DATA TO USE Block Start

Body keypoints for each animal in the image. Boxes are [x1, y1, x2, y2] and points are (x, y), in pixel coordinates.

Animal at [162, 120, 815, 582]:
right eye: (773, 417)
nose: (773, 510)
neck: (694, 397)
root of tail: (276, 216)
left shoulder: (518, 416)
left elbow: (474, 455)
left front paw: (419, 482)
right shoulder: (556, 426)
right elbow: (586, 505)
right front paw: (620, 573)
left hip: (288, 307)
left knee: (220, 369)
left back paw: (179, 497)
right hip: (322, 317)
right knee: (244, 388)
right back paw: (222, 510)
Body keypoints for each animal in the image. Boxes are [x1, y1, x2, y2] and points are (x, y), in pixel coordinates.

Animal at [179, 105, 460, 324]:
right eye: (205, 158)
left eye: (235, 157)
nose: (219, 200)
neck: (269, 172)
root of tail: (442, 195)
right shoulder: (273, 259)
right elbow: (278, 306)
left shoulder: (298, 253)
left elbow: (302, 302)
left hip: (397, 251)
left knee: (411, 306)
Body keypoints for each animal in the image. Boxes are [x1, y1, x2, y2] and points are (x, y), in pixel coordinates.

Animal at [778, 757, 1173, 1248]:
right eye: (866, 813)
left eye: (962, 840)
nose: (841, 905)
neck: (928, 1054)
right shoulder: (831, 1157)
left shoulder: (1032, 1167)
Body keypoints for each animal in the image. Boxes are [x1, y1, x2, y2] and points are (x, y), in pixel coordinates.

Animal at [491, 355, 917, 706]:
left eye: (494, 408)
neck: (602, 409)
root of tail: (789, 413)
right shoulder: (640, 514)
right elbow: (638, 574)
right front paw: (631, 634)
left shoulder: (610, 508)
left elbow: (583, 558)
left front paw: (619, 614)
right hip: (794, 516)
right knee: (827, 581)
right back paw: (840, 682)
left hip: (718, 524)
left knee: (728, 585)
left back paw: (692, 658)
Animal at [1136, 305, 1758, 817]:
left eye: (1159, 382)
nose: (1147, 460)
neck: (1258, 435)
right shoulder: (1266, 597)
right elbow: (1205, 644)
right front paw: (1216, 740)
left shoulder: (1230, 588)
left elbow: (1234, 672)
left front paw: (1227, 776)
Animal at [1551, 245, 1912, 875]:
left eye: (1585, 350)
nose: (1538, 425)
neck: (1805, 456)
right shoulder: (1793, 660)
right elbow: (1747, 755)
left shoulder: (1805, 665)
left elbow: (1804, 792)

DATA TO USE Block End

EXERCISE PROMPT: Answer only with how many lines in the records include "back".

TASK RESPONSE: 4